### EXERCISE GOAL
In the passage on FE intake manifolds, copy out everything from "As a lead in" down to "in Chapter 6.".

Jay Brown, a well-known FE enthusiast and racer, has done exhaustive dyno testing on literally dozens of FE intake manifolds. His efforts have brought some unexpected “winners” to light, and quashed a few urban legends as well. The dyno testing does a great job of delivering comparative wideopen- throttle (WOT) performance but does not quantify part-throttle behavior. Some of the commentary found in this chapter is based at least in part on Jay’s efforts.
As a lead in to the manifold discussion, it is important to note that every intake does not physically fit onto every FE engine. But the vast majority of them do. The exceptions are the same ones noted in Chapter 6.
The 427 SOHC obviously uses a unique intake that does not at all resemble any other FE part. Closer to a 429/460 intake from an external appearance, the SOHC intake does not have the characteristic FE valve cover rail. Relatively few variations of intakes are or have been available for Cammers, such as single and dual 4-barrel units, either reproductions or originals from the factory, and a few single-plane iterations from small specialty suppliers such as Dove. You won’t find one in the local swap meet or yard sale.
The 427 tunnel-port intakes use a unique bolt pattern and port layout; they do not mount to any of the more common FE wedge heads. At a glance, these look like normal FE parts, until you see the huge round ports. As a rare and valuable specialty item, a tunnel-port intake is not likely to be in the hands of an unknowing seller. Dual-plane and single-plane variations were produced, but always in very limited numbers and never in a production vehicle.
The 427 high-riser intakes are the “tricky” ones. They are somewhat more common than the tunnel port, and aftermarket ones are comparatively regular finds in Ford swap meets. They look like they fit on your normal 390 or 428 with a little work, but they don’t. The valve covers, and hence the gasket surface, are in an altered position and on a different angle than so-called “normal” FE engines. The port flange is considerably taller. So if you find a highriser intake—even a really cool looking dual quad or injector one— you’re best off letting it go unless you have or are willing to acquire the matching set of heads.

### SUPPLIED MATERIAL
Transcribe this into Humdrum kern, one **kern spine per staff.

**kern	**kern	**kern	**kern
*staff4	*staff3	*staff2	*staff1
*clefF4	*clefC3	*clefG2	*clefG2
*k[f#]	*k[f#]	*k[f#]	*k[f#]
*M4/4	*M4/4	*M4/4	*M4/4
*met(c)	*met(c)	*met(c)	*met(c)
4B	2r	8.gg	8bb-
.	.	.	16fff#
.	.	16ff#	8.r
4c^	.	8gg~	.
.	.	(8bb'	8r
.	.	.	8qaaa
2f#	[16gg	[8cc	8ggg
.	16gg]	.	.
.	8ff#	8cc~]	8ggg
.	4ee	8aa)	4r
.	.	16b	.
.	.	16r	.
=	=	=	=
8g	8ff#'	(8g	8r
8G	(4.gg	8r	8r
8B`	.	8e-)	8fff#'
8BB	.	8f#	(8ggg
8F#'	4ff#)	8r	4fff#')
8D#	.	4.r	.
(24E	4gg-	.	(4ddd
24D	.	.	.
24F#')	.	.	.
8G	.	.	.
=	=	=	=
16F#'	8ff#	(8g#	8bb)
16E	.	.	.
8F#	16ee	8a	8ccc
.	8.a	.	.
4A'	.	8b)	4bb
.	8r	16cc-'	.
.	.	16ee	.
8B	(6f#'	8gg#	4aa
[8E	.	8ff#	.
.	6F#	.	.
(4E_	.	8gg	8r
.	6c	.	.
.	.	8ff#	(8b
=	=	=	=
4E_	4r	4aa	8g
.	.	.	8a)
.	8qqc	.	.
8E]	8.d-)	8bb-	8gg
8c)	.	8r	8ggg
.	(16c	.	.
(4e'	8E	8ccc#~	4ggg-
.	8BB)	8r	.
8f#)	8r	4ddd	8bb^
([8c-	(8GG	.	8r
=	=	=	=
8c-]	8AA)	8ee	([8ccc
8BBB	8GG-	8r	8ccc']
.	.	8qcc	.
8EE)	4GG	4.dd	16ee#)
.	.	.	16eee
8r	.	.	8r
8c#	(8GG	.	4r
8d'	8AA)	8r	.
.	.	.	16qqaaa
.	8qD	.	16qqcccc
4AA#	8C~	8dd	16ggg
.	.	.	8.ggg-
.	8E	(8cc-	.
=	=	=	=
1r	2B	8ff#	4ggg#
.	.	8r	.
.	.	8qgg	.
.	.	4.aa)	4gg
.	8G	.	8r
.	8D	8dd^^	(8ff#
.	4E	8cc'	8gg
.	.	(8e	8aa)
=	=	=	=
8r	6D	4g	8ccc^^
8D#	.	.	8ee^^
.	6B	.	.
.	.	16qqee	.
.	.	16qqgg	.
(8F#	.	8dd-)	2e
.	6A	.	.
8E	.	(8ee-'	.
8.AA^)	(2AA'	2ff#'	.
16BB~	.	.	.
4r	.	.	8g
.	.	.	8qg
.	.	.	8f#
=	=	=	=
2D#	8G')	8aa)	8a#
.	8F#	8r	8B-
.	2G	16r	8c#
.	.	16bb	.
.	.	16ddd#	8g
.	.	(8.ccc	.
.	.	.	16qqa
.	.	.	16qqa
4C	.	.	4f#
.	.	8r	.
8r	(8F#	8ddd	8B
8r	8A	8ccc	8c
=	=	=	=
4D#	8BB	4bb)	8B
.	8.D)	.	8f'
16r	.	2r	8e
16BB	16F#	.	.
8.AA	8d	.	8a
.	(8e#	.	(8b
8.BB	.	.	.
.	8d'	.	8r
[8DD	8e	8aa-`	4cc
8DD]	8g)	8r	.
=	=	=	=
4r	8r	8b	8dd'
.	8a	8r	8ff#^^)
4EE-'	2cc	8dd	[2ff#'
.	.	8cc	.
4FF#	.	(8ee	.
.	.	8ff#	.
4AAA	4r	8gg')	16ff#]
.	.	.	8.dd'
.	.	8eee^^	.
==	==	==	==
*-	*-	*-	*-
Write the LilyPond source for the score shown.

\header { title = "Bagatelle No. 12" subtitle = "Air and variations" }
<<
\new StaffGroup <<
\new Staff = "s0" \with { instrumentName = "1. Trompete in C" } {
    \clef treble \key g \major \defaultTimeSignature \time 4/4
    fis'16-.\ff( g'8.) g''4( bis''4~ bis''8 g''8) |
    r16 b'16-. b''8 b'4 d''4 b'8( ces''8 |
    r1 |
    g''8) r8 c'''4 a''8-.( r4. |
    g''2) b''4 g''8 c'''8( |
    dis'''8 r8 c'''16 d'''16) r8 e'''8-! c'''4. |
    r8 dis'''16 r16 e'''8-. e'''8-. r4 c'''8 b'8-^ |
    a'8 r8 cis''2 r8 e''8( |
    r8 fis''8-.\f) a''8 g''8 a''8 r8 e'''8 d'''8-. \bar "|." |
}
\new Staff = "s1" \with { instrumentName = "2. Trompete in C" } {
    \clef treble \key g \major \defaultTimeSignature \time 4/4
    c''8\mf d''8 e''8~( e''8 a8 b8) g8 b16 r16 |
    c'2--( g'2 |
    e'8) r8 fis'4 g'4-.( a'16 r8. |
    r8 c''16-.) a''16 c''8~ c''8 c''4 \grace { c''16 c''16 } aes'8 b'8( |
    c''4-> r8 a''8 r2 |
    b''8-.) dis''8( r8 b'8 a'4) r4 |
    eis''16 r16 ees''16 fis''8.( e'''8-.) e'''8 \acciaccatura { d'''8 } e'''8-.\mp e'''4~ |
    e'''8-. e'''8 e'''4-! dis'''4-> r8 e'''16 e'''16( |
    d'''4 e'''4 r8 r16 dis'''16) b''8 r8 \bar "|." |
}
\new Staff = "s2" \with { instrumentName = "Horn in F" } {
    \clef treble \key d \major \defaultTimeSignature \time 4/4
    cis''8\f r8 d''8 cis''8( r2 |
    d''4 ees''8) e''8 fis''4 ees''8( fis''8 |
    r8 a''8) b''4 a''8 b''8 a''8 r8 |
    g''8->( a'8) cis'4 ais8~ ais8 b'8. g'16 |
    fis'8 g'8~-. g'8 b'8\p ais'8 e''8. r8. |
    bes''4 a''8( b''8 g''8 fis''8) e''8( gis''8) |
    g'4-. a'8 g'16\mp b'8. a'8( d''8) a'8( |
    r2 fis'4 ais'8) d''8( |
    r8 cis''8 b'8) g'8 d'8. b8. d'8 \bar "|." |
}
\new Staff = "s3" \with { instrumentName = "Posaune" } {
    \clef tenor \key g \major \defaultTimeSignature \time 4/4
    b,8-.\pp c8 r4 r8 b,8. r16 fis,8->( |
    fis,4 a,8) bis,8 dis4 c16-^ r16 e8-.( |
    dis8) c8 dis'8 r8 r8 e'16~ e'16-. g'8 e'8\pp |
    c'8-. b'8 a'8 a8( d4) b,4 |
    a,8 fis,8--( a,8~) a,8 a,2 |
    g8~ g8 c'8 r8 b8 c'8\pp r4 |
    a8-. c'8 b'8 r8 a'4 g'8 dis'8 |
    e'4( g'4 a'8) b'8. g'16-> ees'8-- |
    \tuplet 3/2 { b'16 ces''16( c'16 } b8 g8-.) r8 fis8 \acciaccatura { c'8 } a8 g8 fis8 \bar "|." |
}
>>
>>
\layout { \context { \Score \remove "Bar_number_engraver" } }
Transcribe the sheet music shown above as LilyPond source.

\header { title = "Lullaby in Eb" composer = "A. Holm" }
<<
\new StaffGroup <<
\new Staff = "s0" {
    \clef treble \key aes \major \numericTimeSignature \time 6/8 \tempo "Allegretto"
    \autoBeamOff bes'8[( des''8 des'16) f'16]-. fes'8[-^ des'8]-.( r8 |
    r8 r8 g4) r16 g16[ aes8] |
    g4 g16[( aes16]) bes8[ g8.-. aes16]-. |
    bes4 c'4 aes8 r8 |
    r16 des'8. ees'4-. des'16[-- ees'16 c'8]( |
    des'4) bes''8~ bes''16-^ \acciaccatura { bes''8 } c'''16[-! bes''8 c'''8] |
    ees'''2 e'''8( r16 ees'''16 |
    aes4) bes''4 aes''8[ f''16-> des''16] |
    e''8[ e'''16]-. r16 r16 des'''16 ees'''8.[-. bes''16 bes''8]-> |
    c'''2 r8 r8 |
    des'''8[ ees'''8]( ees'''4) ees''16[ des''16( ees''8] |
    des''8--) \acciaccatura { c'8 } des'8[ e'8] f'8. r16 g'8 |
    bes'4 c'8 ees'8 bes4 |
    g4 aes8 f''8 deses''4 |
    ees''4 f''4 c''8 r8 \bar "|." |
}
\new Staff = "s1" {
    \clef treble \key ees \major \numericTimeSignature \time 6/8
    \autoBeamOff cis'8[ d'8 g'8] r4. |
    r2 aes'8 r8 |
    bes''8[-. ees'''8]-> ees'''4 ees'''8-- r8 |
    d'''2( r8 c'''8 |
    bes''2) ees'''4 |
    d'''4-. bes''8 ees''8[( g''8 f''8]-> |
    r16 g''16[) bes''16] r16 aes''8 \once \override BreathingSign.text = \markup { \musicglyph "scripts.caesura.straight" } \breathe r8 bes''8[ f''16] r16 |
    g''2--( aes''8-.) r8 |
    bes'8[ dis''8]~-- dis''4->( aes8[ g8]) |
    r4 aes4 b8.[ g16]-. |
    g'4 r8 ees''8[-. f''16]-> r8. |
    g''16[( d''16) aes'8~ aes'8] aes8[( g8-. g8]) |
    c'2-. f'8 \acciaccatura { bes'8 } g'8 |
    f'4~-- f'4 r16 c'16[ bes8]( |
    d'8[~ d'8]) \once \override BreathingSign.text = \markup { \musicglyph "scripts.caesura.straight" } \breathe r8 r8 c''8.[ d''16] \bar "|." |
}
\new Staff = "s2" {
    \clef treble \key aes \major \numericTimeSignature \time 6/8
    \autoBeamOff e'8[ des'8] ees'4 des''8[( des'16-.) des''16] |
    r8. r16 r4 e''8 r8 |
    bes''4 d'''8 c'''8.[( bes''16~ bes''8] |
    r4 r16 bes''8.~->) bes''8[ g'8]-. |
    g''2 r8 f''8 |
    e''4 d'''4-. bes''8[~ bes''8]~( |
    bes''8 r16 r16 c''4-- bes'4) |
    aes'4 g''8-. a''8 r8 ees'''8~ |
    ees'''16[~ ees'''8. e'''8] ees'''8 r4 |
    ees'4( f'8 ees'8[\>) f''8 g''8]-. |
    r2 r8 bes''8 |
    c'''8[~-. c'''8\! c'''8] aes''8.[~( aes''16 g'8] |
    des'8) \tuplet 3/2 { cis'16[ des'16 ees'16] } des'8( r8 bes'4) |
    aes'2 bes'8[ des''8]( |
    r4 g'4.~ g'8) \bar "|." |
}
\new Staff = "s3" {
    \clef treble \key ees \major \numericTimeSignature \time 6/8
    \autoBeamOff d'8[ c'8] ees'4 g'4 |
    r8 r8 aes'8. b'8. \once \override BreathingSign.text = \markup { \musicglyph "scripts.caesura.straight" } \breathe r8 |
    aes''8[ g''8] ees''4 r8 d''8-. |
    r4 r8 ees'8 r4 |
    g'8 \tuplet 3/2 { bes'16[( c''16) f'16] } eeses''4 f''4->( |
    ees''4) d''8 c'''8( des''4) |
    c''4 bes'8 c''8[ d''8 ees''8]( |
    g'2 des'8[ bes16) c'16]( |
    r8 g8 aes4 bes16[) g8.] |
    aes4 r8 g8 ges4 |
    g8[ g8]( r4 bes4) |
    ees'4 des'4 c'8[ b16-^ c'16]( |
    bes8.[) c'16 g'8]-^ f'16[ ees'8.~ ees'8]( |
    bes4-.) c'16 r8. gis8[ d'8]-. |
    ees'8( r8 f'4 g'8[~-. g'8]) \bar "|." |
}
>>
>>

### ANSWER TO THIS PROBLEM
As a lead in to the manifold discussion, it is important to note that every intake does not physically fit onto every FE engine. But the vast majority of them do. The exceptions are the same ones noted in Chapter 6.